**Text under study:**
# Rack Set-up



## Adcandour (Apr 21, 2013)

I have no idea where to post this. It includes amps, effects, line level, instrument level, effects loops and a line out from my marshall head.

Here are images of the gear I'm trying to set-up. If they don't come out clear, I'll have to re-do it later...

So,...one goal is getting the tube sound from my fryette (acting as a power amp) into headphones. The Avid Eleven Rack sounds like garbage when it's not going through the power amp. I need it for late night playing. The 11R and Roland Duocore have headphone jacks - the Fryette does not.

My understanding is that everything should be adjusted to line level when using a rack. 

I currently have the 11R going into the Fryette and the fryette sends the the signal to my 212 cab.

My questions are:

1) My Marshall head has a line out. How can I use it within this set-up?
2) If I use the line out, do I still need the head to be attached to a cab, so it doesn't get damaged?
3)The power station has an effects loop and so does the 11R. Where should the Lexicon PCM-80 go (ideally)?
4) Ultimately, can anyone see the best way to connect everything?


----------



## bzrkrage (Mar 20, 2011)

1. Line out can be used straight into the DuoCapture . Or out from the 11 record outs.

2. Yes, you new cab or something to take the load (Mesa cab clone might work)

3. Lex thru 11 fx loop.

4. Recording: guitar>11(w/Lex in fx loop)>DuoCapture >computer.

Live: guitar>11(w/ lex fx loop)> front Marshall.> audience = happy.

This is just MY opinion.
Others please feel free to add their own way of doing things.


Sent from my iPhone using Tapatalk


----------



## bzrkrage (Mar 20, 2011)

Isn't the 11 an interface? No need for the DuoCapture? Anyone?


Sent from my iPhone using Tapatalk


----------



## Adcandour (Apr 21, 2013)

bzrkrage said:


> Isn't the 11 an interface? No need for the DuoCapture? Anyone?
> 
> 
> Sent from my iPhone using Tapatalk


Thanks for the help.

Yes, the 11 is an interface, but I really want to route the signal through the power station for listening through headphones. The tone and feel is night and day.

Another question: is the Marshall line out a tube preamp?

**Data to examine:**

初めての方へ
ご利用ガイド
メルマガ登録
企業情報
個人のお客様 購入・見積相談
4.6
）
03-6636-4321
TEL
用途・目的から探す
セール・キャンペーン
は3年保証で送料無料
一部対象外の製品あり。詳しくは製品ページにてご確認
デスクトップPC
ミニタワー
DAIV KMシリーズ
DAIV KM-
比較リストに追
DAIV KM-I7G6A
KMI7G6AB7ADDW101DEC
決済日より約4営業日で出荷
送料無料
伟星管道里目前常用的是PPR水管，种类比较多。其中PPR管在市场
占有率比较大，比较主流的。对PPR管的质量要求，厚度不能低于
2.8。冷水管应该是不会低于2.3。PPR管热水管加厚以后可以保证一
==
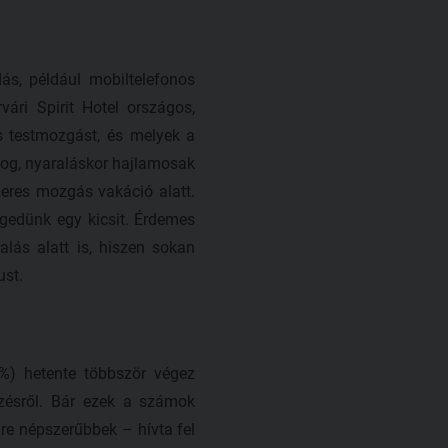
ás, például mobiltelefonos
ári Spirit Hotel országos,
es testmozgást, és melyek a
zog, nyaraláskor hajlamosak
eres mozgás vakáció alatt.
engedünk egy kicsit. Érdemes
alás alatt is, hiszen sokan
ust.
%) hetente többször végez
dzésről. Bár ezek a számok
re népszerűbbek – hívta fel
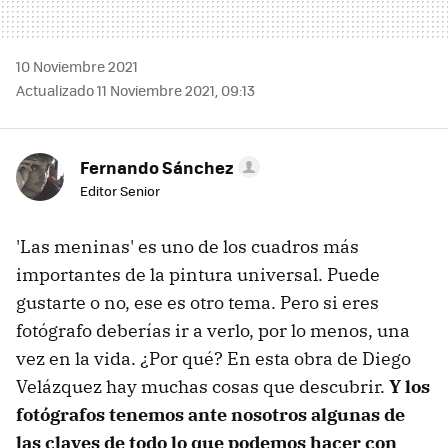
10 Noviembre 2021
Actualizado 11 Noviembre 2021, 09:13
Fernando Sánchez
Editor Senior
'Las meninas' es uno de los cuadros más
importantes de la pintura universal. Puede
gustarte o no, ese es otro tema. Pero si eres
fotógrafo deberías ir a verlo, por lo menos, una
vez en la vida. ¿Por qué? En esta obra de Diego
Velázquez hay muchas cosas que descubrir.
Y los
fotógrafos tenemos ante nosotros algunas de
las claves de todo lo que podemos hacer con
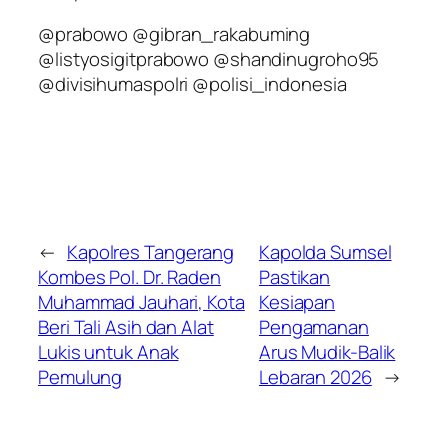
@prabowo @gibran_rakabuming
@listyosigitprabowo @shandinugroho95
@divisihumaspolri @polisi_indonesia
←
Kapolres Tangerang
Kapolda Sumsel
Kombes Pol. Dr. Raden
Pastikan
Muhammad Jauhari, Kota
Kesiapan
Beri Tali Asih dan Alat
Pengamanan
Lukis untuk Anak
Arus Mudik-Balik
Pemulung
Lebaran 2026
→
==
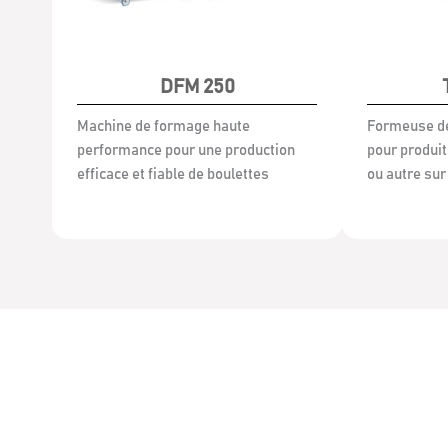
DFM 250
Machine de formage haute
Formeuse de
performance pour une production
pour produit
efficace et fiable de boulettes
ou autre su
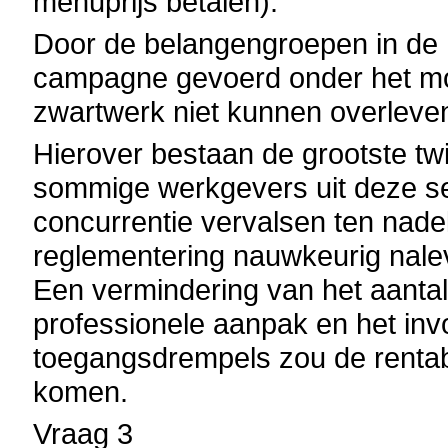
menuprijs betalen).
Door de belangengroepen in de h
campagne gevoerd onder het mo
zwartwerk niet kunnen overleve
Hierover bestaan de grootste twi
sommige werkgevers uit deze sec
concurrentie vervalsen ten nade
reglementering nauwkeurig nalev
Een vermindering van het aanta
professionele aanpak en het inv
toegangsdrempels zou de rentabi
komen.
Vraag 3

**Problem set:**
• A. In the rack set-up thread, which two devices have headphone jacks?
• B. List, in order, each stage of the recording chain that bzrkrage proposes in the rack set-up thread.
• C. Return word for word the passage of the rack set-up thread starting at "So,...one goal is" and ending at "doesn't get damaged?".

**Solutions below:**
• A. The 11R (Avid Eleven Rack) and the Roland Duocore.

• B. guitar, 11 (with the Lex in its fx loop), DuoCapture, computer

• C.
So,...one goal is getting the tube sound from my fryette (acting as a power amp) into headphones. The Avid Eleven Rack sounds like garbage when it's not going through the power amp. I need it for late night playing. The 11R and Roland Duocore have headphone jacks - the Fryette does not.

My understanding is that everything should be adjusted to line level when using a rack. 

I currently have the 11R going into the Fryette and the fryette sends the the signal to my 212 cab.

My questions are:

1) My Marshall head has a line out. How can I use it within this set-up?
2) If I use the line out, do I still need the head to be attached to a cab, so it doesn't get damaged?